New Open-Source Tool for AI Trust Released
A new open-source tool called TrustPlane has been released to serve as an "AI trust control plane" for LLM-based systems. It's designed to help engineering teams operationalize transparency and risk management, which is critical for products serving children.
TrustPlane is built on an open-source epistemic scoring engine called CognOS, developed by Base76 Research Lab. This engine evaluates every LLM request for epistemic uncertainty before it reaches the user, assigning a score based on a formula that considers prior confidence and uncertainty factors. Based on this score, each request is dispositioned as PASS, REFINE, ESCALATE, or BLOCK. The underlying framework for the scoring model has been peer-reviewed and is detailed in publications on Applied AI Philosophy.
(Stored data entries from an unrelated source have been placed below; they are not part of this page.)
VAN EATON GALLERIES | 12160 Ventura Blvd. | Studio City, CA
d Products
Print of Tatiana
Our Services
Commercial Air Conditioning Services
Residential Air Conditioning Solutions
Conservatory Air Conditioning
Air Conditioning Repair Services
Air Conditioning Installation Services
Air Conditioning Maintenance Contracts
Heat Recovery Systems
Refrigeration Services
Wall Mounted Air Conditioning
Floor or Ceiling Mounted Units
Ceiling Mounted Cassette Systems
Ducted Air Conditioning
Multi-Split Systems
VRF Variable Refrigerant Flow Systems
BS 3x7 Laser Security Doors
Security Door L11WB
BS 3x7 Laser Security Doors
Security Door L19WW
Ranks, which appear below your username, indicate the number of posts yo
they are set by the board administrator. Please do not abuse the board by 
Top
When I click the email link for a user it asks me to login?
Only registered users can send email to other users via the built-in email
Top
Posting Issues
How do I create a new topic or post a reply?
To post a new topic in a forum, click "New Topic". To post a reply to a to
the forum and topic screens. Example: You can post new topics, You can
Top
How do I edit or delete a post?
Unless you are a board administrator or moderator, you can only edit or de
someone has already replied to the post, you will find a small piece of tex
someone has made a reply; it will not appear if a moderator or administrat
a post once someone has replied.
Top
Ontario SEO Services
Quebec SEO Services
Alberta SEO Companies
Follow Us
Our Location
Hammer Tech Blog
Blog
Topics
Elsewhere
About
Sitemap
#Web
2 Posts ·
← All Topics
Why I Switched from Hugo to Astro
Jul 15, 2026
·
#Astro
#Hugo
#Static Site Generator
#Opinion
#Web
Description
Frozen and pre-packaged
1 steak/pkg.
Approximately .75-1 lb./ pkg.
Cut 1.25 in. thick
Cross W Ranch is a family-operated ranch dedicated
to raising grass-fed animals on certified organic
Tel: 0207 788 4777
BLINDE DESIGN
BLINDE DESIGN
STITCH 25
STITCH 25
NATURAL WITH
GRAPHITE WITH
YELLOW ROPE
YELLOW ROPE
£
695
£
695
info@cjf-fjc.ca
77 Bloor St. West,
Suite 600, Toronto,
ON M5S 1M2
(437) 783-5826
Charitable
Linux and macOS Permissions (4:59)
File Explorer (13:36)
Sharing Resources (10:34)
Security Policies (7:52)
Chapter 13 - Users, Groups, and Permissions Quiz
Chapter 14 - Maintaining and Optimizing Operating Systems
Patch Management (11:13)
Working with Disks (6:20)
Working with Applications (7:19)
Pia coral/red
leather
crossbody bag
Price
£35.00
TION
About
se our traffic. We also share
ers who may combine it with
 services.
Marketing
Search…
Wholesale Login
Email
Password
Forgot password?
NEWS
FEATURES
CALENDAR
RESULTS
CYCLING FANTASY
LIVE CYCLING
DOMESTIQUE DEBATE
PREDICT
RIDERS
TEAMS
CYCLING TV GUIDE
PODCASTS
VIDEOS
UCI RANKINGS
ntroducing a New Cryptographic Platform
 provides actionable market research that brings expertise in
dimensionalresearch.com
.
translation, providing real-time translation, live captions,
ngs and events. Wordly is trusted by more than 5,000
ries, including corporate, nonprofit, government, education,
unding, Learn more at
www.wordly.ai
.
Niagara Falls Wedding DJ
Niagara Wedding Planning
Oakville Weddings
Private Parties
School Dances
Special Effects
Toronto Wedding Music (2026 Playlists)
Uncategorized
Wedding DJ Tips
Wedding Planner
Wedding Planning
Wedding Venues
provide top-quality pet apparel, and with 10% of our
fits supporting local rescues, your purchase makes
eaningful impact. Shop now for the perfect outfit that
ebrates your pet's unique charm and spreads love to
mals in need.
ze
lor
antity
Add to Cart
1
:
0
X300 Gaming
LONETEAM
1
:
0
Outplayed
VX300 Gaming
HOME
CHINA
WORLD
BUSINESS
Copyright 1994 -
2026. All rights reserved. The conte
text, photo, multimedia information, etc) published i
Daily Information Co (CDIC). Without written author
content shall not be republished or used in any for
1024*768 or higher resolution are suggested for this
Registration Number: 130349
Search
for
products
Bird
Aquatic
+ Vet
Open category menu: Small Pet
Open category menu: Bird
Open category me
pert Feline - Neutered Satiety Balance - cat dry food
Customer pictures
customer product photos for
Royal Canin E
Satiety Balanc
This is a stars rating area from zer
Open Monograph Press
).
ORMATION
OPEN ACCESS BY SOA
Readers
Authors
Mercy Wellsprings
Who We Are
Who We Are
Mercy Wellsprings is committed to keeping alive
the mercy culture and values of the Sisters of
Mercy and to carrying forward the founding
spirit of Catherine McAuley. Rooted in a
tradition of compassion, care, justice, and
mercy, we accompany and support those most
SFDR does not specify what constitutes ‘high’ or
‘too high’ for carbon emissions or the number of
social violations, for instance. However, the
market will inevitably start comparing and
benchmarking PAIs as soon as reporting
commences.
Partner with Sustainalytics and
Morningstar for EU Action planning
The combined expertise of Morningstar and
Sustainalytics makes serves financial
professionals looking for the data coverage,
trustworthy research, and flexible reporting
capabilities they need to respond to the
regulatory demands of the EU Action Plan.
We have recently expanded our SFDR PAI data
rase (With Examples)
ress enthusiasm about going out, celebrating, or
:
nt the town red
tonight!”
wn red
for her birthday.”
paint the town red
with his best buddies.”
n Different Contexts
This provides a theoretical and auditable foundation for the risk management process. Every decision made by TrustPlane is assigned a trace ID and recorded in an audit log, creating an immutable record for compliance and legal teams. For situations requiring human intervention, TrustPlane can trigger webhooks to incident management systems when a request is escalated or blocked. This ensures that potential issues are flagged for human review before they impact the end-user. The system supports pluggable providers, including Ollama, OpenAI, Anthropic, and Groq. The focus on child safety in AI is a growing concern, with organizations and governments calling for a "duty of care" from tech companies. Frameworks like the UK's Online Safety Act and the EU's Digital Services Act are increasing pressure on platforms to implement robust safety measures. For products serving children, this includes conducting clear risk assessments, having formal complaint mechanisms, and ensuring transparency in AI safety policies. Key risks for children identified in relation to generative AI include exposure to harmful content, sexual grooming, cyberbullying, and sextortion. To mitigate these, experts recommend a combination of robust content filtering, age-assurance mechanisms, and the labeling of AI-generated content. The National Institute of Standards and Technology (NIST) has been directed to develop risk management profiles for AI products likely to be accessed by children. Building AI for children presents unique challenges, including data privacy concerns and the potential for algorithmic bias to negatively impact developmental assessments. Ensuring the validity and reliability of AI models is critical, as inaccuracies can lead to misinterpretations of a child's learning progress. There's a recognized need for AI developers to engage with child safety experts, psychologists, and educators throughout the design and training process.